Task data:
○ ○ ○ ○ ○
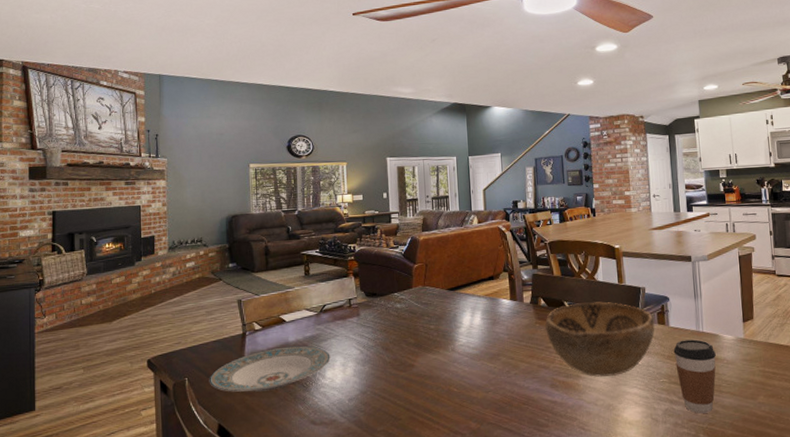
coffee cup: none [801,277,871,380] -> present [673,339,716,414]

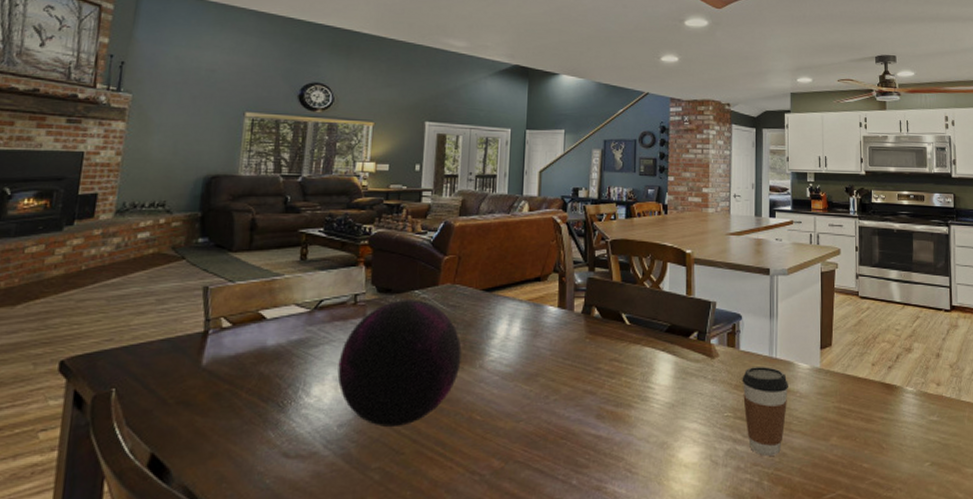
plate: present [209,345,331,392] -> none [146,352,321,411]
decorative orb: none [343,300,437,399] -> present [337,300,462,427]
decorative bowl: present [545,301,655,377] -> none [597,316,724,407]

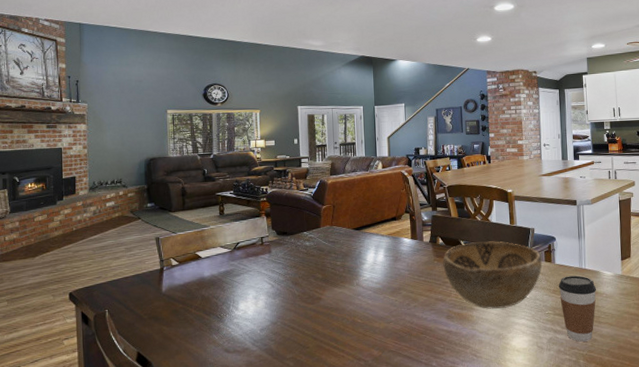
decorative orb: present [337,300,462,427] -> none [255,239,343,329]
decorative bowl: none [597,316,724,407] -> present [443,241,542,309]

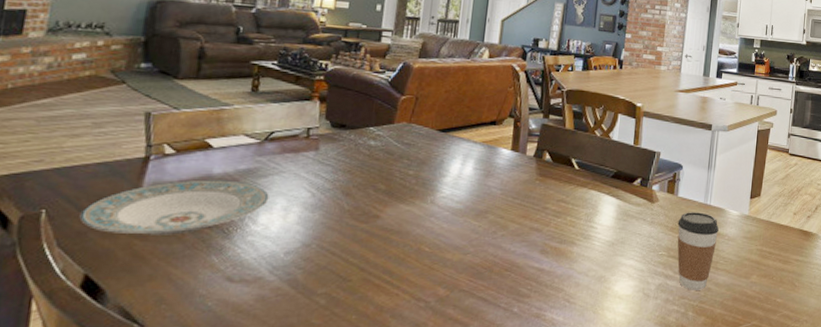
plate: none [128,280,243,323] -> present [79,179,270,235]
decorative bowl: present [443,241,542,309] -> none [546,162,664,245]

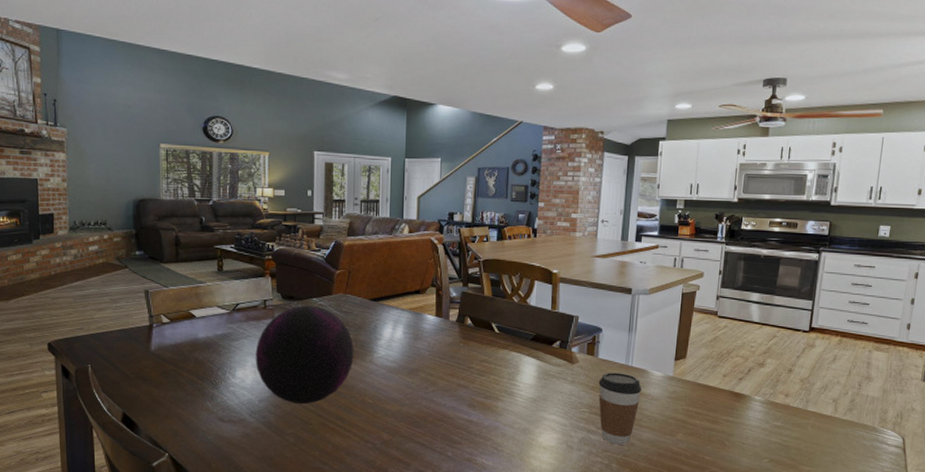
plate: present [79,179,270,235] -> none [113,342,242,385]
decorative orb: none [286,135,414,255] -> present [255,305,354,404]

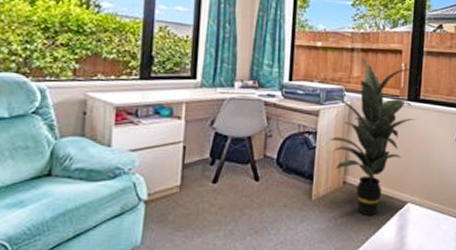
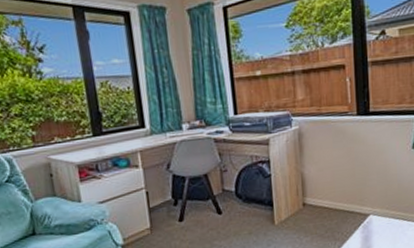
indoor plant: present [321,57,418,216] -> none [268,79,368,232]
○ ○ ○ ○ ○
Brief:
Exact repetition of all entries is required. The pictures should not appear.

Answer space:
coffee cup: none [801,277,871,380] -> present [673,339,716,414]

plate: present [209,345,331,392] -> none [146,352,321,411]
decorative orb: none [343,300,437,399] -> present [337,300,462,427]
decorative bowl: present [545,301,655,377] -> none [597,316,724,407]

decorative orb: present [337,300,462,427] -> none [255,239,343,329]
decorative bowl: none [597,316,724,407] -> present [443,241,542,309]

plate: none [128,280,243,323] -> present [79,179,270,235]
decorative bowl: present [443,241,542,309] -> none [546,162,664,245]

plate: present [79,179,270,235] -> none [113,342,242,385]
decorative orb: none [286,135,414,255] -> present [255,305,354,404]

indoor plant: present [321,57,418,216] -> none [268,79,368,232]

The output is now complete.